Al café le faltaba azúcar, y esa infusión, a esa hora de la mañana y con semejante temperatura ambiente en la ciudad no merecía ser tomada con asco solo por la falta de azúcar, por lo tanto decidió ir a pedir un sobrecito al bar de la esquina. Empezó a caminar y visualizó nuevamente la playa cálida, y el vasito de café calentito entre sus manos se transformó de golpe en el coco con la sombrillita. Llegó al bar, nuevamente la realidad del crudo invierno, pidió azúcar a un mozo, y este al ver el vasito del cafetero ambulante le dijo que lo único que le podía ofrecer era un sobrecito de edulcorante, tal vez descifrando en sus ojos el anhelo gigante de azúcar y el completo repudio a cualquier sustancia que se quiera parecer a ella. Pero había algo que lo caracterizaba, era su objetividad. Salió del bar con su café ya artificialmente endulzado. De repente el preciado líquido que tanto costó en llegar a ser la infusión perfecta para ese día de invierno, estaba sobre su ropa. No sabía porqué, pero le ardía profundamente la espalda y sentía fluir algo del mismo lugar de donde provenía el ardor.

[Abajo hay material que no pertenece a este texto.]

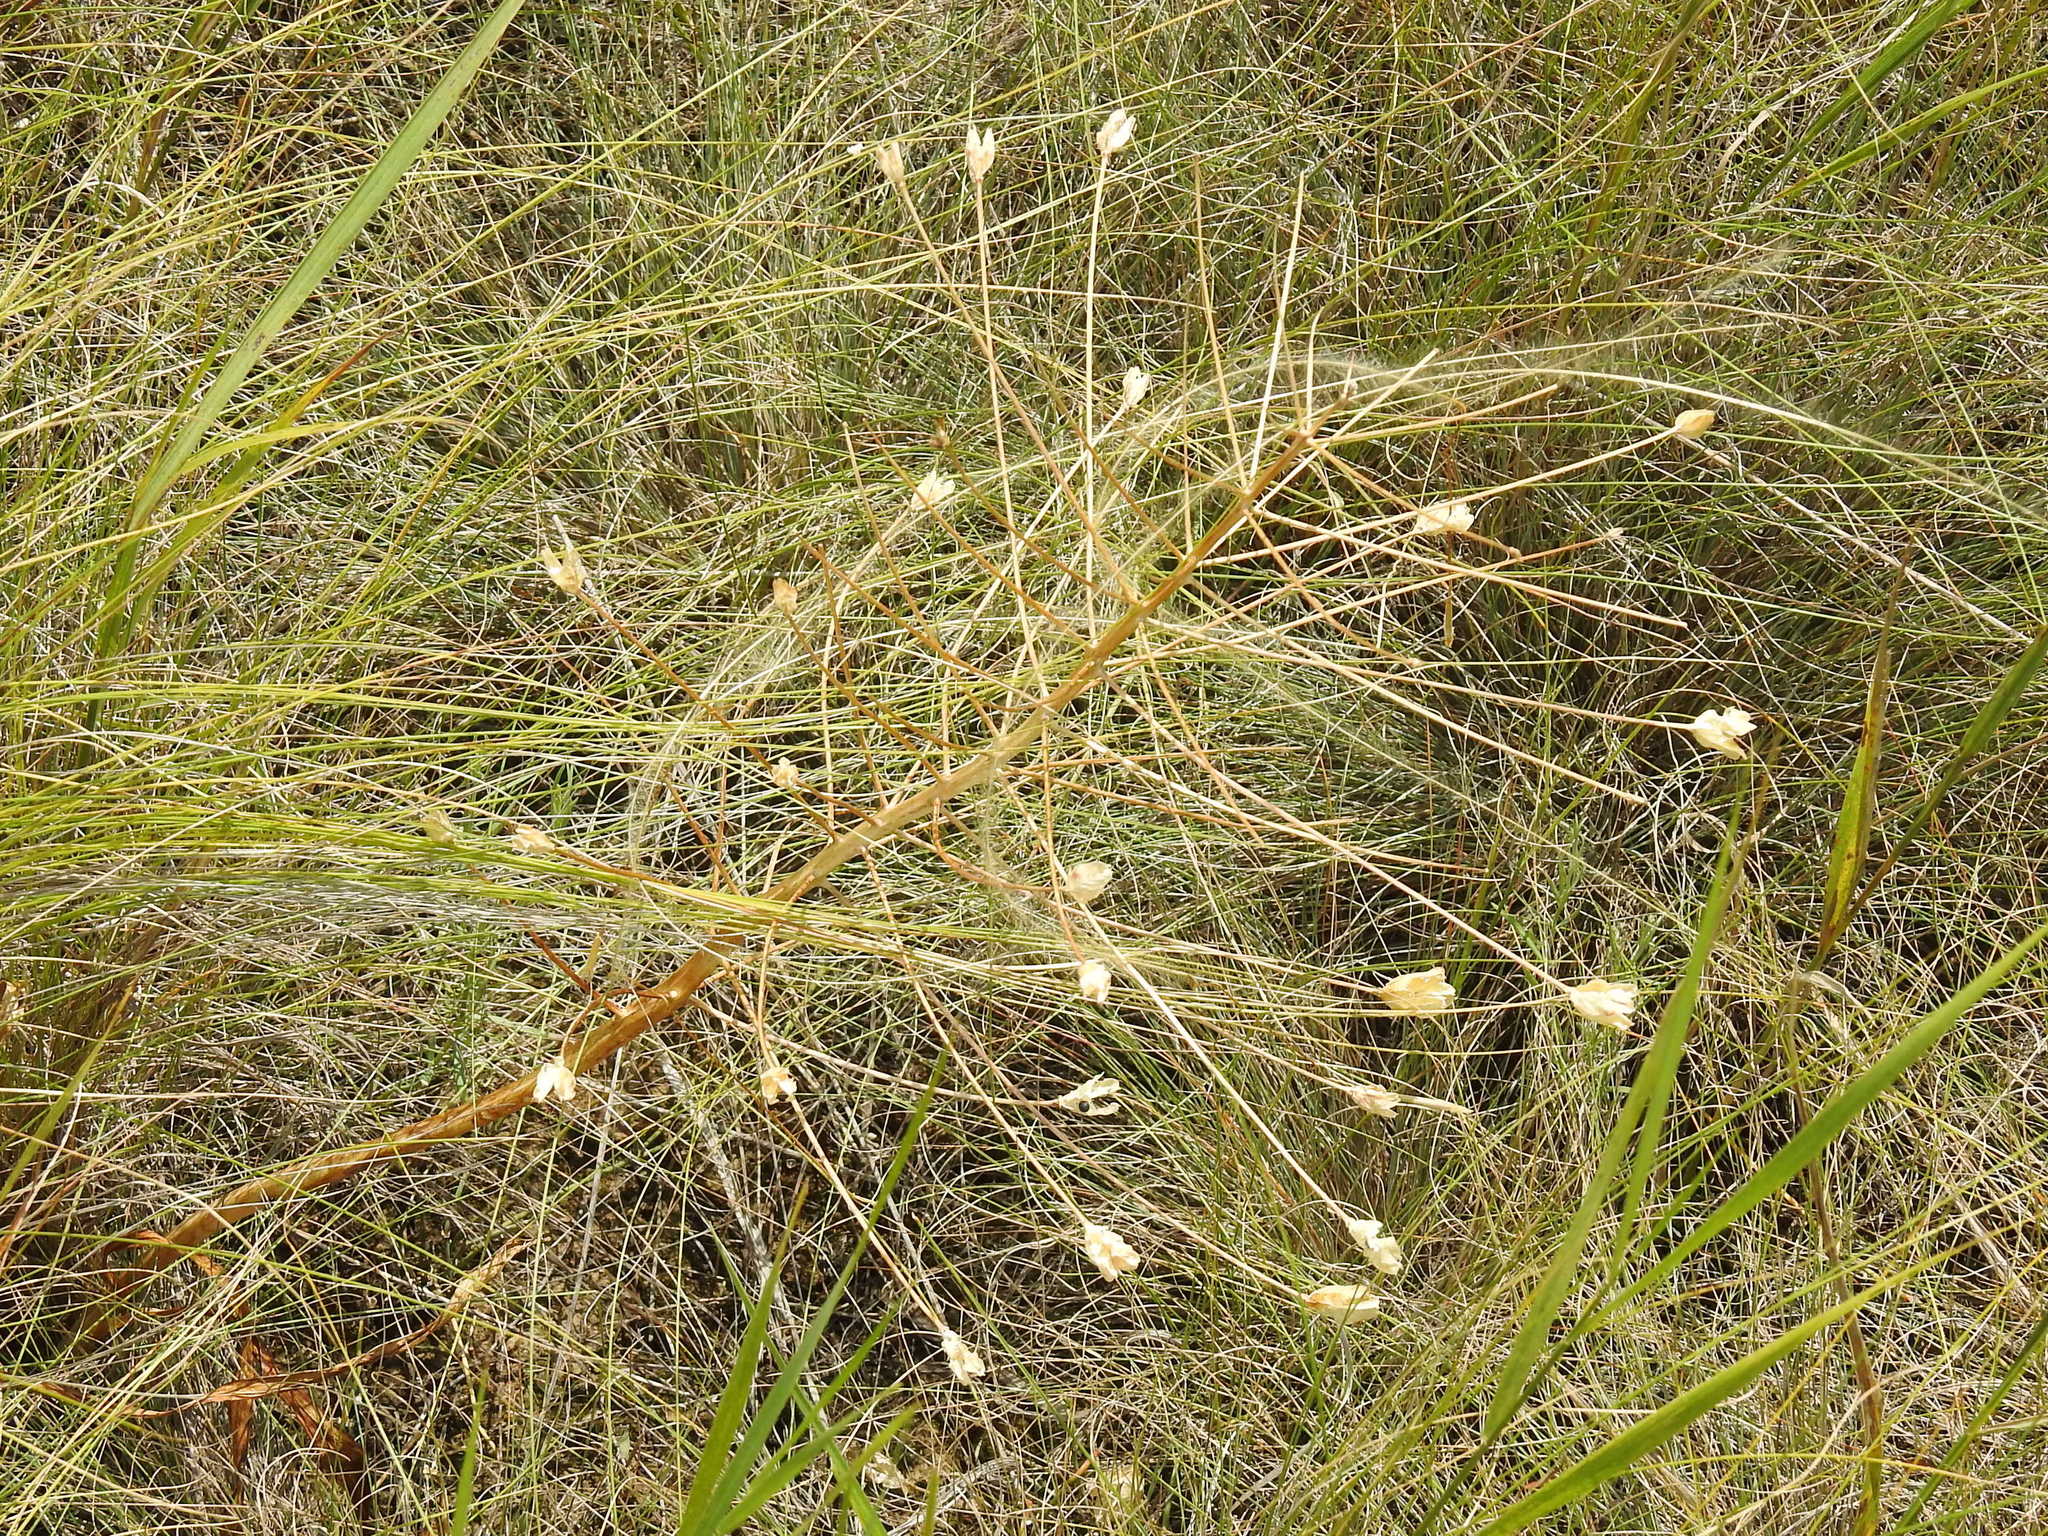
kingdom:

Quizás había pasado por alto el gran estruendo proveniente de la mitad de la cuadra en donde se ubicaba un banco nacional. De repente el piso, su cabeza sobre las baldosas que tanto le habían costado caminar sin pisar sus rayitas y un hombre corriendo seguido por algunos policías. El vasito de plástico blanco rodó por la vereda hasta caer en una alcantarilla, donde sirvió por varias semanas de refugios para las ratas que en ella habitaban. Lentamente sintió que las fuerzas se le iban, se sintió como se había sentido algunas horas atrás, con ese escalofrío que le recorrió el cuerpo al salir de la cama. La cabeza le pesaba y sin que el quisiera se le cayó para un costado, y ahí la calle, el tránsito, el N6 que no lo llevó esa mañana al colegio pasando a gran velocidad y de repente..... la nada. Pero había algo que lo caracterizaba..... era su objetividad.